AN UNSAVORY MUSK.
Opinions are like assholes -- everyone has one about Elon Musk! So do I, at Roy Edroso Breaks It Down, and I have unlocked it for your delectation. Unlike most of the commentariat, I have a unified theory of Musk which informs the analysis: He wants to be president, and this is his way of transitioning from “unaccountably self-regarding famewhore who blows up rocket ships” to someone we’re all supposed to take seriously.
Like a lot of other people I was amused by David Rothkopf’s related tweet on the oligarchical pile-up in prestige media, but it also made me think about the different approaches among those oligarchs. Bloomberg, Carlos Slim, and to a great extent Bezos run their media empires in the traditional way -- quietly, without inserting themselves too much into the process. (Bezos, for example, can count on brown-nosers at the Washington Post to fluff him without being ordered to.) Gates, even more old-school, pretty much eschews content and putters with philanthropy like a Morgan or a Rockefeller.
Zuckerberg is kind of a transitional figure -- he used celebrity and tech cachet to promote his sub-journalistic enterprise, and was wildly successful, but this also increased his need to be at the forefront and he is now condemned to endlessly travel a weary gauntlet of Congressional hearings and virtual-reality shitshows to keep it flying. Musk has inherited the model but you'll never see him performing it like a duty -- alone among these worthies, he inherited rather than hustled his wealth, and sees no reason to actually work at anything. So he just bigfoots like a cartoon villain or Adam Sandler character across the landscape, confident that everything will work out because, being insulated by unimaginable wealth, he has never suffered anything resembling an adverse result, nor hoped to achieve anything more difficult than the self-promotion that daily increases his army of sycophants. There’s a lesson in the fact that Musk is positioned to become the most powerful of them all.

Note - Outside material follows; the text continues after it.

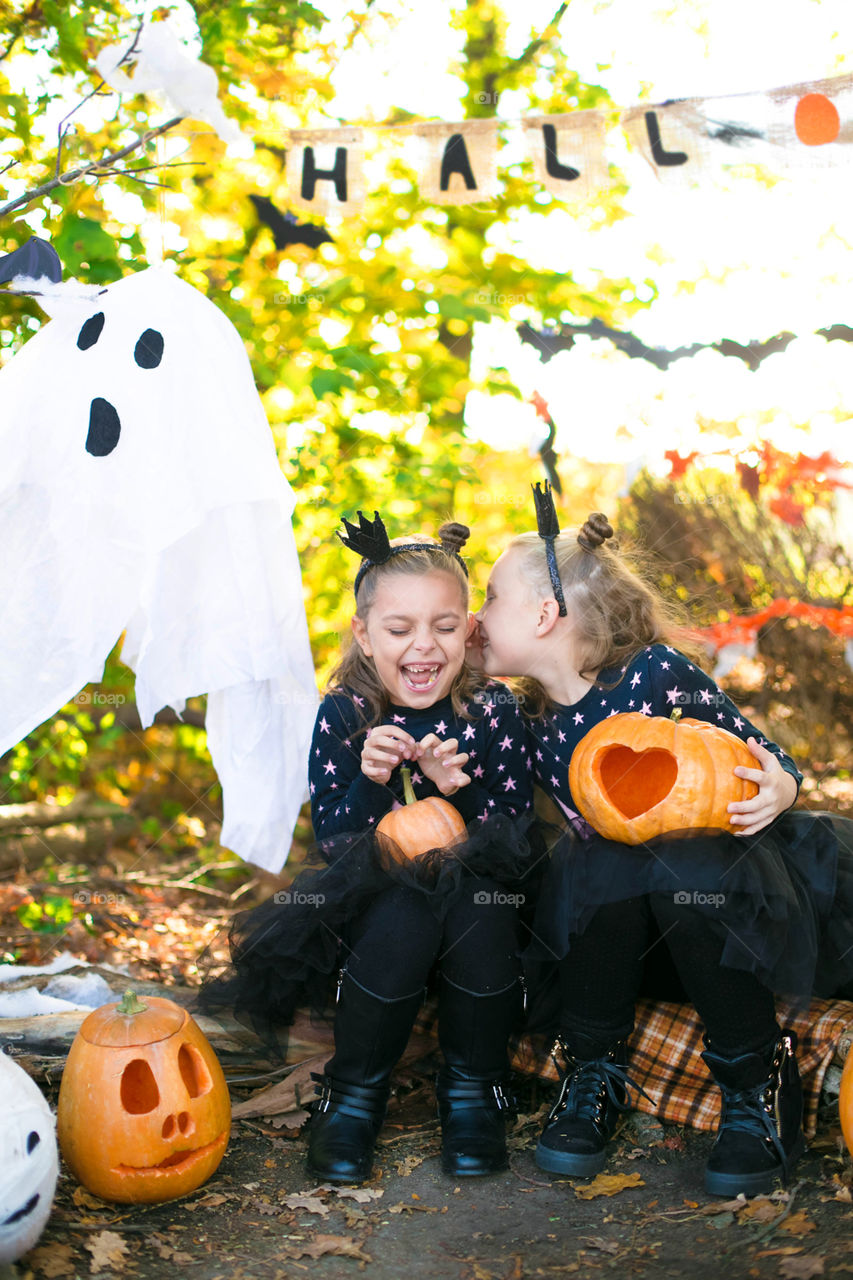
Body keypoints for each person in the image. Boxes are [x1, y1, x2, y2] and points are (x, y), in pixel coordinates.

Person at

UPDATE. Along with my brilliant writing this news has spurred some utter shite, including a world-beater from the epochally awful Erick Erickson, whose "The Media's Twitter Problem" begins thus:
Elon Musk is an American success story. Originally from Africa, Musk moved to America and is now the richest man in the world.
I'm surprised he didn't write, "Originally from Africa, Musk moved to America and, through the magic of free enterprise and his own hard work, inherited an emerald mine."